**ESTRATTO**

========================================

Roberto Rossetti parla del var

«Ogni tanto mi torna in mente lo sguardo di chi ascoltava, per la prima volta, parlare di Var… sguardi un bel po’ stralunati, ma il futuro per me era già scritto». Roberto Rosetti, oggi, è a capo della divisione arbitrale della Uefa con il compito di crescere e scegliere gli arbitri per le coppe e per le fatiche delle nazionali. Ma l’ex fischietto torinese è stato il più vicino di tutti ai passaggi che hanno aperto il calcio alla tecnologia come mai accaduto.
Di chi erano quelli sguardi un po’ così?
«Erano dei direttori di gara italiani: io ero stato nominato responsabile del progetto Var per il nostro campionato e il nostro campionato stava bruciando le tappe per dare il via libera, in chiaro, alla grande rivoluzione con una stagione di anticipo. Poi grazie a loro il primo anno di Var in Italia è stato straordinario».
Var sì, Var no. Var e basta…
«Spegnere la Var è impensabile».
Eppure…
«Immaginiamoci cosa sarebbe il calcio se cancellassimo tutto quello che è stato fatto negli ultimi anni. Il caos».
Var sì, Var no, Var e basta e, forse, a chiamata.

========================================

**DATI REGISTRATI**
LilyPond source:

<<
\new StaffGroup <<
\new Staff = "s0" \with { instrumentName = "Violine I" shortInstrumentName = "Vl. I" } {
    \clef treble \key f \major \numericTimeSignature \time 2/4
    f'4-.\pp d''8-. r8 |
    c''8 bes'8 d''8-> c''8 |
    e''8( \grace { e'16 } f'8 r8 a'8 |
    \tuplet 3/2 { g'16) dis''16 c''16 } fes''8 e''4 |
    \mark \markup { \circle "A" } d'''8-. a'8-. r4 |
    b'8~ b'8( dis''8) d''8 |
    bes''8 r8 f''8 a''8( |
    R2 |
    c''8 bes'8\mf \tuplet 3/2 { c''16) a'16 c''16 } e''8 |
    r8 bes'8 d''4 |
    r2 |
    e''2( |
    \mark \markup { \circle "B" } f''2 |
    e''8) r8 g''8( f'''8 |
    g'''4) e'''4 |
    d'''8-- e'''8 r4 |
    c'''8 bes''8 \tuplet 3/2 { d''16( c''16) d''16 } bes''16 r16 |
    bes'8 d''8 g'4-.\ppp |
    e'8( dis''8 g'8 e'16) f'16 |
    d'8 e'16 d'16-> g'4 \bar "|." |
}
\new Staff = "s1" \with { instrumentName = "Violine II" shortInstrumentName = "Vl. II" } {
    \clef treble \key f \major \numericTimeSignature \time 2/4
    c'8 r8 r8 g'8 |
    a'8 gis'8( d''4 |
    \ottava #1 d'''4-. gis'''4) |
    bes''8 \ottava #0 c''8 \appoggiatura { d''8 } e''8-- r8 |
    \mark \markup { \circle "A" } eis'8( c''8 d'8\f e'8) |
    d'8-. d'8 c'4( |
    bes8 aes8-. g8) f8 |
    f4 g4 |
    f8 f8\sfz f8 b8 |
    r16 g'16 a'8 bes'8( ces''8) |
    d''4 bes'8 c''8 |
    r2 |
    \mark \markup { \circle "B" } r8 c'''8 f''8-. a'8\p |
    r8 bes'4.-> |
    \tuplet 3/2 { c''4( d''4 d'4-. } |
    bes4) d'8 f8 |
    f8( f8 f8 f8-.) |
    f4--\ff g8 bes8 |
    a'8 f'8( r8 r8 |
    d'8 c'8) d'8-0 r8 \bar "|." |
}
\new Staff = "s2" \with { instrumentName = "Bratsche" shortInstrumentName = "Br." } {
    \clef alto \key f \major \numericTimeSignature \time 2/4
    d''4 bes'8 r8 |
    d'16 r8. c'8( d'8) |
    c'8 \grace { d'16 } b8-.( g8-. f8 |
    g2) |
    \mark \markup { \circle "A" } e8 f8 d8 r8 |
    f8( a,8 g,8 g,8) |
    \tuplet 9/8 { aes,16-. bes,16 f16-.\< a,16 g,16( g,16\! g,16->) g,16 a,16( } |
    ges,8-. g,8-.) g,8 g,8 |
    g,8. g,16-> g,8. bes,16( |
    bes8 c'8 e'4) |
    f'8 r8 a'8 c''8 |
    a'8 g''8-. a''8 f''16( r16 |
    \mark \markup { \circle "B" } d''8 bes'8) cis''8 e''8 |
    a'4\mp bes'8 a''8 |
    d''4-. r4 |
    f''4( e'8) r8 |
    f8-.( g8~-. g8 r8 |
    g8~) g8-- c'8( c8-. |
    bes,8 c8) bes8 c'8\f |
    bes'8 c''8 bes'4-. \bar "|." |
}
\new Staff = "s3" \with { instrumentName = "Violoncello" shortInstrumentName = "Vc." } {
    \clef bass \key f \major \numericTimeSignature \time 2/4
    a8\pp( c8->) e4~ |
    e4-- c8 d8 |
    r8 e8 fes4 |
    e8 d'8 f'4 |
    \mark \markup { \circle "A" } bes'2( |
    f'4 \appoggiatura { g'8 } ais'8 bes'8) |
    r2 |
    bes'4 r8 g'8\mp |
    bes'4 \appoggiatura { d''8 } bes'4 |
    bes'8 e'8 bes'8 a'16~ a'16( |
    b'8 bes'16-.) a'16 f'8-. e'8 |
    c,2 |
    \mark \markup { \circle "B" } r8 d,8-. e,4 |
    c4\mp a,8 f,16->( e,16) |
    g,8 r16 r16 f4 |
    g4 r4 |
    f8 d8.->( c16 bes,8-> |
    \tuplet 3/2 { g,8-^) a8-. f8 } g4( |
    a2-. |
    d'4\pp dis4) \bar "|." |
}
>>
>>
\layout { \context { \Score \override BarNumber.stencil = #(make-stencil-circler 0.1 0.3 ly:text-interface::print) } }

========================================

**COMPITO SCRITTO**
Rispondi a queste domande sull'estratto dedicato alla Var:
(a) Quale incarico ricopre oggi alla Uefa l'ex fischietto torinese?
(b) A chi appartenevano gli sguardi «un bel po' stralunati» di chi sentiva parlare di Var per la prima volta?
(c) Con quale parola viene giudicata l'idea di spegnere la Var?

**RISULTATO DEL COMPITO**
(a) È a capo della divisione arbitrale della Uefa. Ha il compito di crescere e scegliere gli arbitri per le coppe e per le fatiche delle nazionali.
(b) Erano di direttori di gara italiani.
(c) «Impensabile».